The story of what has happened to the American manufacturing industries in the last 20 years is a shameful legacy of the global economic downturn. When I was growing up, part of my life was spent living in strong manufacturing towns like Newton, IA, Middle Amana, IA, and East Moline, IL. Union folks, my dad and mom taught me, were the best kind of people; to be respected for their hard work to build and live the American Dream. Management was often arrogant and aloof, and rarely respected in these towns because of actions that sold-out their neighbors. Well, they weren't neighbors, really, they just moved-in and moved-out to follow the next promotion, or more money.

When the Newton, IA, Maytag Assembly Plant was finally closed in 2007, many in the town blamed themselves. They wondered if they had done everything they could to save their jobs and their town. It was a dark time in the former home of "The Maytag Repairman." After all, "Newton" had been the name of the repairman's faithful dog, a symbol of one of the strongest manufacturing brands in the United States. Whirlpool, which acquired Maytag in 2006, never really held a commitment to Newton, as the people there were seen as a pain in the butt for their tendency to protect themselves through tough labor negotiations with the company.

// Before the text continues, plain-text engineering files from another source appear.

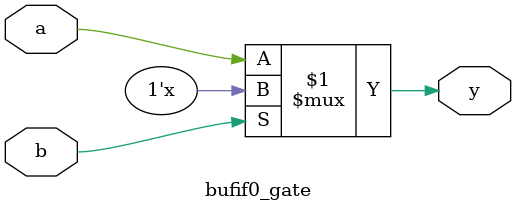
<source format=v>
module bufif0_gate(a,b,y);

input a;
input b;
output y;

bufif0 f8(y,a,b);

endmodule
</source>
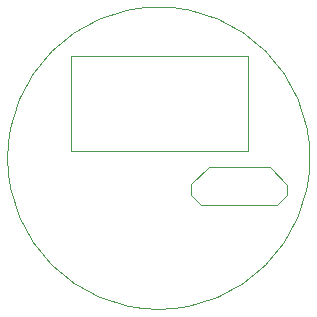
<source format=gko>
G04 Layer_Color=16711935*
%FSLAX25Y25*%
%MOIN*%
G70*
G01*
G75*
%ADD20C,0.00394*%
%ADD26C,0.00039*%
D20*
X-29528Y34154D02*
X29528D01*
Y2657D02*
Y34154D01*
X-29528Y2657D02*
Y34154D01*
Y2657D02*
X-3248D01*
X29528D01*
X10630Y-8563D02*
X16430Y-2861D01*
X10630Y-12205D02*
Y-8563D01*
Y-12205D02*
X13878Y-15453D01*
X39272D01*
X42618Y-12106D01*
Y-8760D01*
X16430Y-2861D02*
X36720D01*
X42618Y-8760D01*
D26*
X50197Y98D02*
G03*
X50197Y98I-50394J0D01*
G01*
M02*

</source>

Newton has begun to rebound, with a group of new "green" industry jobs taking hold in the town. A commitment from civic, business, and political leaders in the town has brought a bounce back to workers in the town. From giant wind turbines to the concrete towers that support them, Newton's manufacturing plants are stirring again, and pride has been restored to some of the workers there; although it is but a fraction of the number that worked for Maytag and its supporting suppliers. An estimated 1800 jobs have been added statewide in Iowa, not even close to offsetting the numbers of people Maytag and its suppliers once employed in Newton alone.

The budding success stories in Newton and other towns are stories that Janesville will hopefully emulate. In order for the town to survive, it will have to commit to aggressive economic development, and without much support from the states of Wisconsin or Illinois, both of which are suffering massive deficits. So far Janesville has had some success with a few new smaller plants, some in plastics, others in food services, each picking up a little bit of the slack created by the GM plant closure.

There are opportunities for new "green" jobs there, too. The stated commitment by President-Elect Barack Obama may be the best shot for this bastion of Badger and Packer pride. Always working hard, Janesville's leaders never have been people to slack off on the job.

They will need our support, though, and it is critical that as we celebrate the holidays, we remember Janesville and hundreds of other towns around the country that have seen real quality "honest work" jobs go down the tubes while Wall Street elites collect their ill-deserved holiday bonuses on the taxpayer's dime. We need to make a point of shopping in these towns, investing our business dollars and retraining program dollars in the people there, and insure that Obama and other political leaders keep their promises to the good union folk that have supported our country from the beginning. Most of all, we need to remember what caused this whole calamity in the first place--the failure of Americans to buy American and insist that American companies keep jobs here. That is the only way we can ever expect to regain the American Dream for all of our people.

This holiday, please remember Janesville, and Newton, and Middle Amana, and East Moline. These people are hurting, and we need to help our neighbors get through this. Let's say a prayer, in our own way, that things are about to get much better for all of us.